Passage START
Representation-Free Editing

Posted on 2026-06-16 :: 11 min read :: Tags: software engineering, ai

Representation is an overloaded term in computer science. Colloquially, the term representation represents a concrete object that is the reflection of an abstract object. The representation carries over the properties of the abstract object into a new domain that is presumably more convenient for a purpose the representer has in mind. We use arrays to represent collections of items, we use adjacency lists to represent graphs, Unicode code pointers to represent written language, 64 bit integers to represent numbers. We use language to represent thoughts, programming languages to represent programs, so on, and on…

The thing about a representation is that, well, it’s distinct from the thing it’s representing. Many times, the distinction becomes practically important because the representation omits or transforms information in ways that aren’t possible to reconstruct. Take a compiler, for instance, decompilation is inherently lossy, because the machine code removes information such as types, transforms loops and branches into jumps, reorders code as needed, so we cannot have a perfect reconstruction of the source code from a given assembly.

This phenomenon is not specific to programming, you cannot reconstruct the word document from the PDF it is compiled to, you cannot reconstruct a set of polygons drawn on a canvas from the pixels it renders to. Well of course, you can have a reconstruction of the original document or canvas, but reconstruction is necessarily lossy because of the mismatches in representation, there are always cases that won’t perfectly map back to the original representation.

Is that so bad? Why do we really need a roundtrip property anyway?

Well, the good thing about a roundtrip is it gives us a very crucial capability, which is backpropagation. Here’s a classic one-way flow:

We have two representations, R1 and R2; and we start with the initial version of R1 at time t1. We can obtain the corresponding R2 via computing the arrow. The broken arrow that goes from R2 to R1 is the information. Let’s say we’re dealing with a LaTeX document, R1 is LaTeX, R2 is PDF. We compile LaTeX to PDF, view the PDF to see if there’s anything we don’t like, and note any changes we want to make to the document, marked by the broken arrow going back to R1. We then update R1, see if the change really corresponds to the one we wanted. This process is pretty inefficient, anyone who worked on a large latex document will tell you that. I’ll call this the single-representation editability problem. What you ideally want is to be able to modify the representation that gives you the information on what type of edit you want, or what kind of information do you want to present in the end result, like below:

Well, we can do this, right? Write your document, convert to PDF, open up whatever free or cracked PDF editor is available these days, modify the PDF document itself, you get what you wanted in the first place. The unfortunate fact of the matter is you had a reason for picking R1 (latex) to write documents in the first place, a PDF editor is a terrible place to write a paper, you really don’t want to do that. So eventually when you realize a non-minor change, you’ll wanna go back to writing latex. What’ll happen to all the edits you did on your PDF then, they’ll go up in smoke, as if they’ve never existed. I’ll call this the single-lineage editability problem, you can edit many representations, but once you decide on applying a one-way arrow to switch representations, you cannot go back, you have to continue in that representation.
Passage END
### Tasks and exercises
**1.** Decide whether each statement agrees with the representation-free editing post above: (a) decompilation is described as inherently lossy; (b) losing PDF edits when going back to LaTeX is called the single-representation editability problem; (c) in the LaTeX example, R2 is PDF. Answer yes or no for each, quoting the words from the post that settle it.
**2.** Pick up the representation-free editing post after its final sentence and carry it forward.
Dataset content START
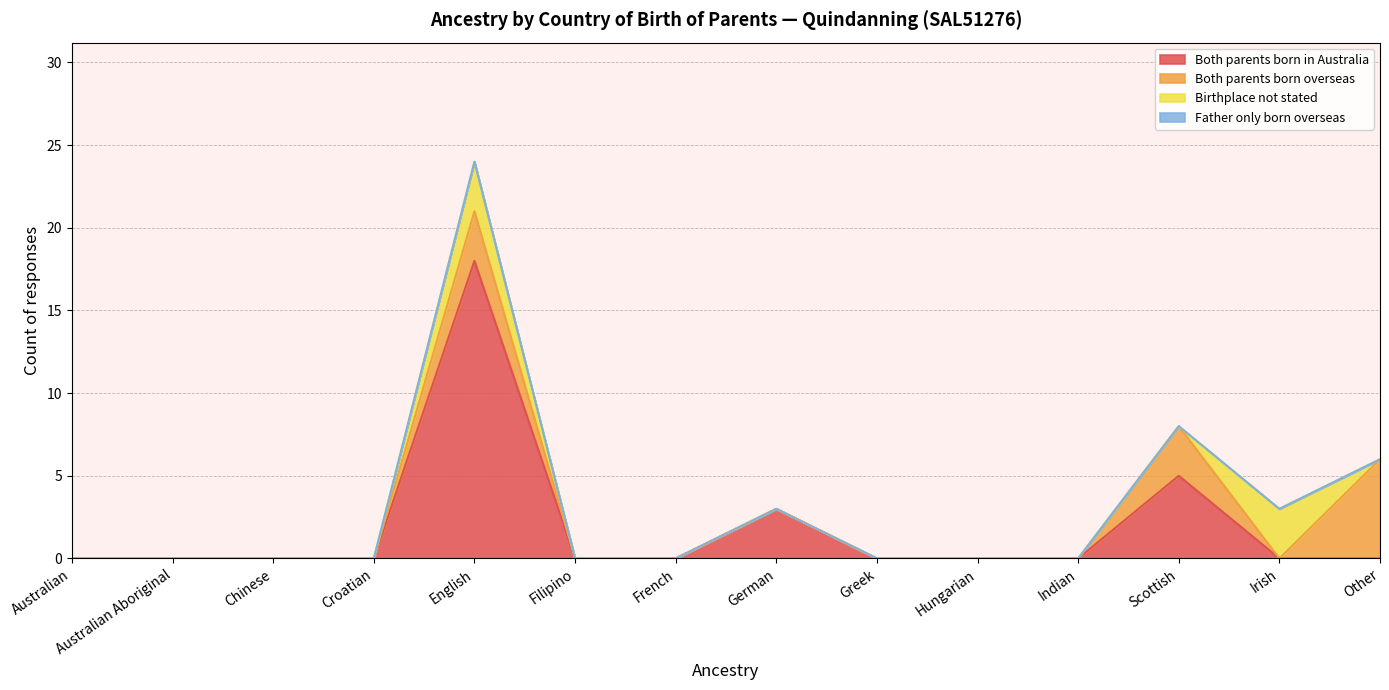

What is the maximum value for Both parents born overseas?

6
Dataset content END
### List of answers
**1.**
(a) Yes: "decompilation is inherently lossy"
(b) No: "I’ll call this the single-lineage editability problem"
(c) Yes: "R1 is LaTeX, R2 is PDF"

**2.**
What would be really, really nice is if we could have two way arrows, that would be really amazing. We could do whichever edit we want on whichever representation is convenient to us, no barriers or issues whatsoever.

Unfortunately, two-way arrows in such representation pairs are very rare. First, it is very much in the interest of a representation vendor to not have the perfect roundtrip, because it lowers the switching costs. Imagine a three-way version of the same interaction. At any point the user wants to get away from R1, maybe they don’t like the vendor, or maybe the R1 software compatibility is bad with their unstable Linux distribution; they can switch to a hypothetical R3 that is also compatible with R2 by simply going R1 -> R2 -> R3. If your representation (R1) is equivalent to the target one (R2) then anyone can build a compatible representation (R3) for competing with you. These vendors must also be willing to compromise on features, open source the representation in ways that allow you to build that compatibility layer. It is also a technically hard problem, because roundtrip requires you to carry all the necessary information for reconstruction, your format is necessarily redundant, you carry not just what the document is, but also how it was constructed in a way that you can obtain the constructor.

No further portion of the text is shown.